Während nur wenige Studien ausschließlich mit den Einkommen einzelner Jahre arbeiten (vgl. Comi 2004) und meist sowohl für Vater als auch Sohn Durchschnitte zur Berechnung des permanenten Einkommens verwendet werden, unterscheiden sich die von uns betrachteten Studien stark bezüglich der Altersspanne und der Mindestanzahl an Perioden, über die der Durchschnitt gebildet wird (vgl. Tab. 1). Die OECD nutzt sowohl für das Einkommen der Väter als auch für das der Söhne Durchschnitte über acht Jahre und beschränkt das Alter in beiden Generationen auf 30 bis 55 Jahre. Vor dem Hintergrund der bestehenden Datenlage sowie der soeben diskutierten Erwägungen erscheint uns dieses Vorgehen grundsätzlich adäquat, wenn auch im Vergleich mit den von uns betrachteten Studien relativ restriktiv.
Grundgesamtheit
Neben der verwendeten Berechnungsgrundlage für das permanente Einkommen variiert die IGE stark mit der betrachteten Grundgesamtheit.
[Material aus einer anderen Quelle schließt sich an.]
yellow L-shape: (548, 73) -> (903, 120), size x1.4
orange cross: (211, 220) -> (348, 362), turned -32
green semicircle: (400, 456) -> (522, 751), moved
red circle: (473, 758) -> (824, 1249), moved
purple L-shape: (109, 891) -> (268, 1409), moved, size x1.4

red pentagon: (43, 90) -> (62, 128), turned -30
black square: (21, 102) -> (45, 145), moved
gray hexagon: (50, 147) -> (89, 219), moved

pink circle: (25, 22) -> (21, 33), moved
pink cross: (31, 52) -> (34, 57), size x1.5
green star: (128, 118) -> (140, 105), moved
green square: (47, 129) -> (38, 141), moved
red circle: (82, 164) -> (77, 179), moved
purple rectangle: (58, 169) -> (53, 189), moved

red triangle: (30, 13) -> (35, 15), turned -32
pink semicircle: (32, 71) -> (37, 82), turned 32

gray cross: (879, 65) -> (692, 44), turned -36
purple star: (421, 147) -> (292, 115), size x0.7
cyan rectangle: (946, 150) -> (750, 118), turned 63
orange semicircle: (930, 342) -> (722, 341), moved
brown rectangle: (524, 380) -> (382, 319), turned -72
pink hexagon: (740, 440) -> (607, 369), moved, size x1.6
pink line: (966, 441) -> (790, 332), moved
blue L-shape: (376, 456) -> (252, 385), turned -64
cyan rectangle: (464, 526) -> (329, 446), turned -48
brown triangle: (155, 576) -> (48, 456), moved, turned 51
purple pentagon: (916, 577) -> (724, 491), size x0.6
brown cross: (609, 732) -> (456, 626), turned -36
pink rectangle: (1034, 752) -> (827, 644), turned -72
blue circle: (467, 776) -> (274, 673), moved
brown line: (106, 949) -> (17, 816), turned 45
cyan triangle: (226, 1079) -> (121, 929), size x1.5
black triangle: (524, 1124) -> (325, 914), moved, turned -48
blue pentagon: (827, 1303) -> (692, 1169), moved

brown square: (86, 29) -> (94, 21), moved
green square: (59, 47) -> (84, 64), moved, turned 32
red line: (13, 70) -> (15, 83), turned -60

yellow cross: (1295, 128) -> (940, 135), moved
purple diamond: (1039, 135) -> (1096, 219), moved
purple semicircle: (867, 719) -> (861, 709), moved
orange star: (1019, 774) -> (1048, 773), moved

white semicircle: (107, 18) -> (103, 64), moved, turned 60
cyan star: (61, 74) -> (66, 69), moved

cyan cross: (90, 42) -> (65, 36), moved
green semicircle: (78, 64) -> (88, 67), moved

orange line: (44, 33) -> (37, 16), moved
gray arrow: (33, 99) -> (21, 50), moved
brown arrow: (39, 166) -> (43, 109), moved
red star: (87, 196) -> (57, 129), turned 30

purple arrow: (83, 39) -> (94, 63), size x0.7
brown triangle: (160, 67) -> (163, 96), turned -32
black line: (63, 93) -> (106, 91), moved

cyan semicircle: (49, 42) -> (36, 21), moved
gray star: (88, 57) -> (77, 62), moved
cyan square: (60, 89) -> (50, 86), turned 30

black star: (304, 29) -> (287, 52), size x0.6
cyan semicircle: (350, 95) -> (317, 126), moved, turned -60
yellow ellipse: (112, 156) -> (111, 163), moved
Während sich die meisten Studien auf die Gesamtheit aller Erwerbstätigen (Personen mit positivem Arbeitseinkommen) beziehen, schließen andere Studien bestimmte Personengruppen aus. Dazu gehören zum Beispiel Teilzeitbeschäftigte (vgl. Couch und Lillard 2004; Eisenhauer und Pfeiffer 2008; Yuksel 2009) oder Personen unterhalb einer bestimmten Einkommensgrenze (vgl. Couch und Dunn 1997; Schnitzlein 2016; Kyzyma und Groh-Samberg 2018). Oft werden zudem Individuen ausgeschlossen, die sich in Ausbildung oder Rente befinden. Grundsätzlich können diese Einschränkungen dazu dienen, Verzerrungen durch temporäre Einkommensveränderungen (z.B. Teilzeit aufgrund der Kindererziehung) zu unterbinden.